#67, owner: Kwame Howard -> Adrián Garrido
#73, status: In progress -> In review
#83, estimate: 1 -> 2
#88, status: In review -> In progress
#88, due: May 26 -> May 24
•••••
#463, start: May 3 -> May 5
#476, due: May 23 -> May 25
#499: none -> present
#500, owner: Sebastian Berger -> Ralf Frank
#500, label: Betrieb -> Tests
•••••
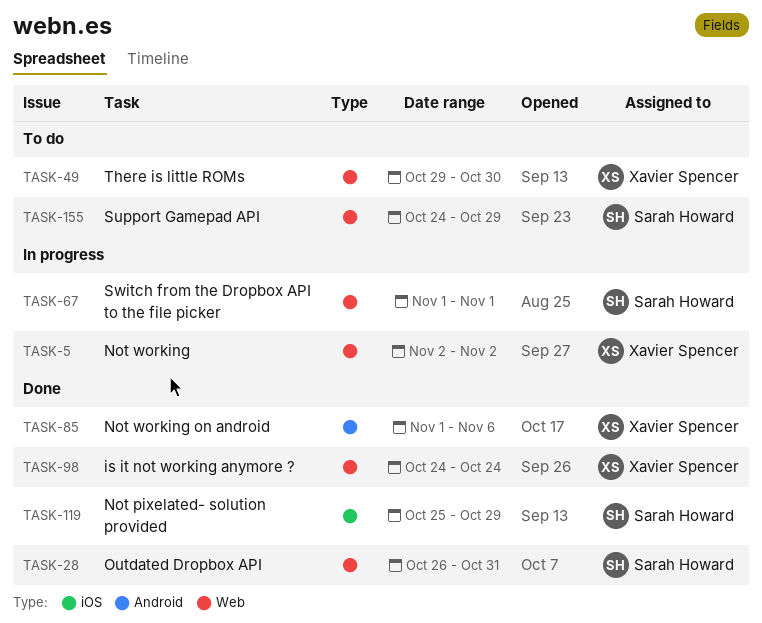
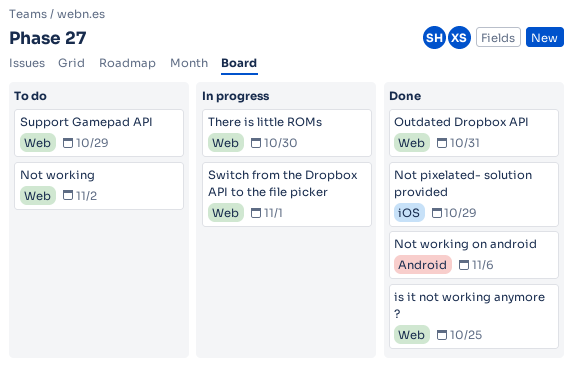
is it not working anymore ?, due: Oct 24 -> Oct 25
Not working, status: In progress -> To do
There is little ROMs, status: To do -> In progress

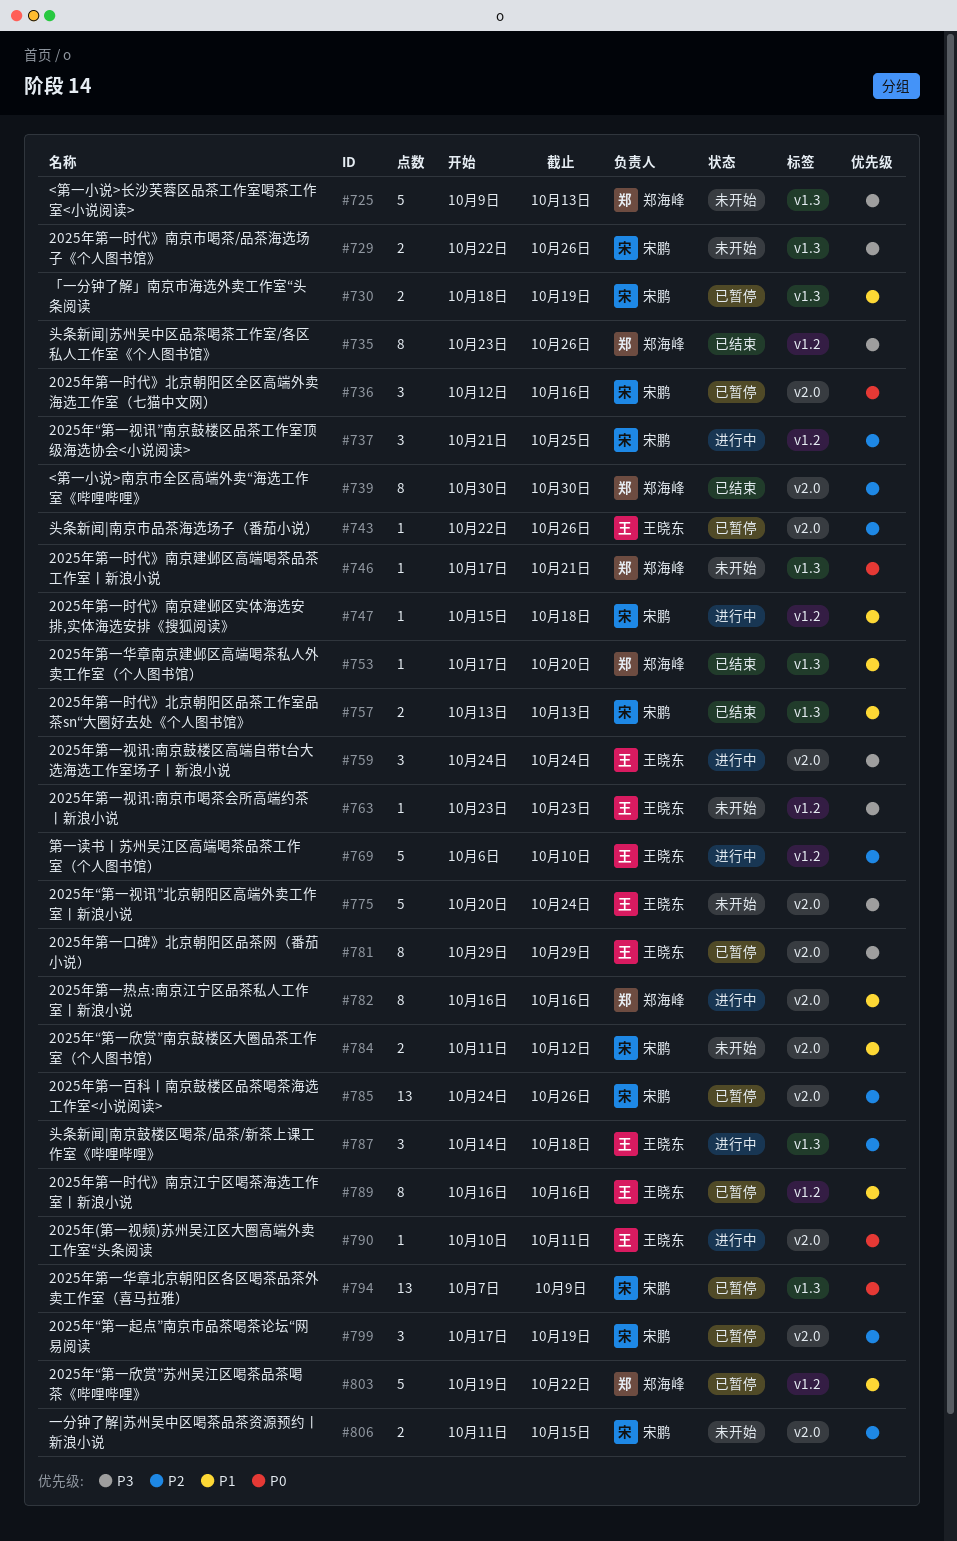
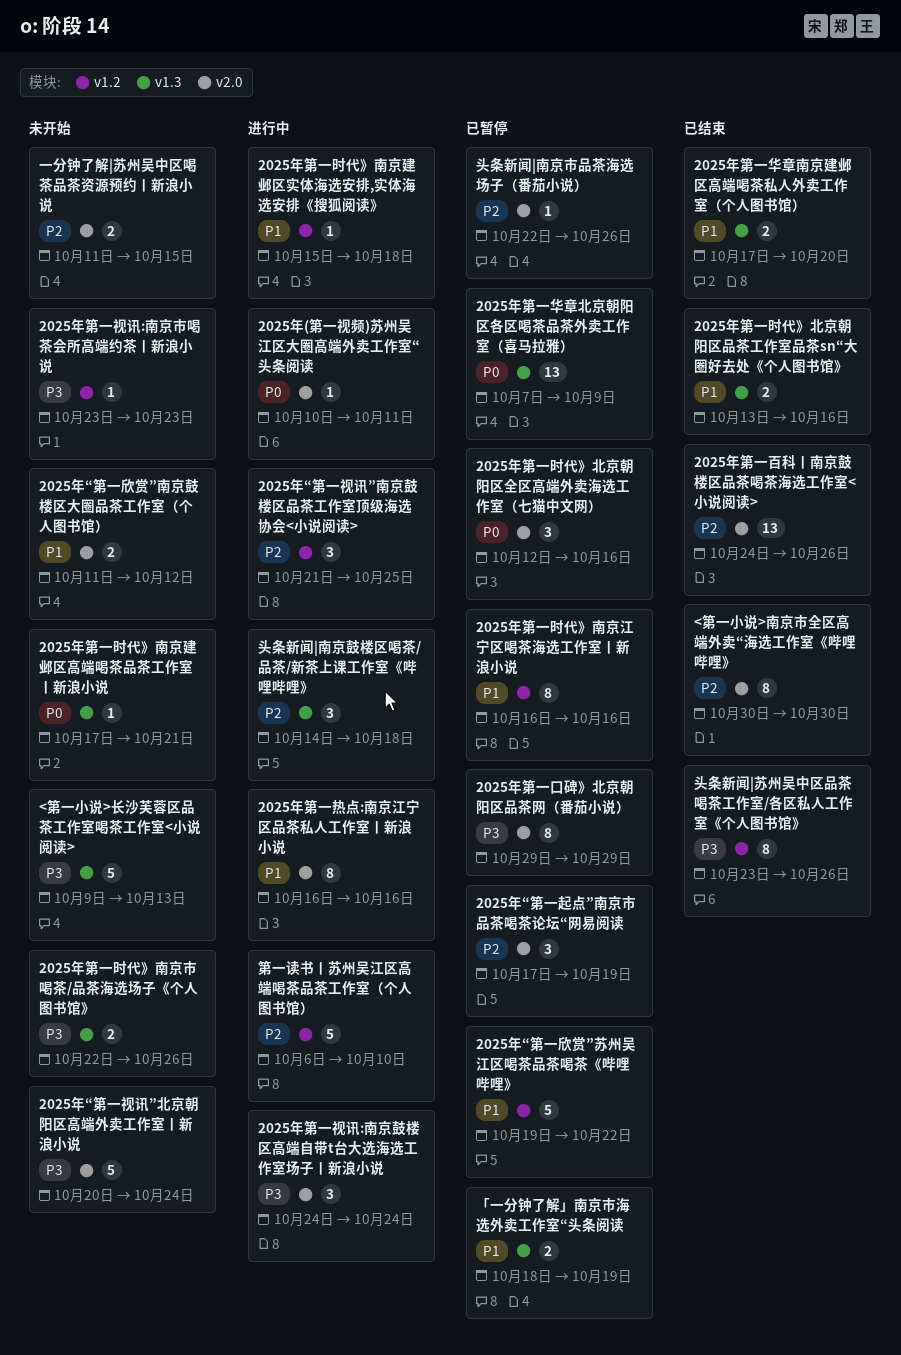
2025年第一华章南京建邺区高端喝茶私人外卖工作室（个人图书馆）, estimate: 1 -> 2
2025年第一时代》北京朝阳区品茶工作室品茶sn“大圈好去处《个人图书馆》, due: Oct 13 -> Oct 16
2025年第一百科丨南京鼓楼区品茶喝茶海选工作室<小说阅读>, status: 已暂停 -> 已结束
•••••
→ **What to work on**
From the records above, quote only the lines running from the line with "#83, estimate: 1 -> 2" to the line with "#88, due: May 26 -> May 24", both lines included.

→ **Task solution**
#83, estimate: 1 -> 2
#88, status: In review -> In progress
#88, due: May 26 -> May 24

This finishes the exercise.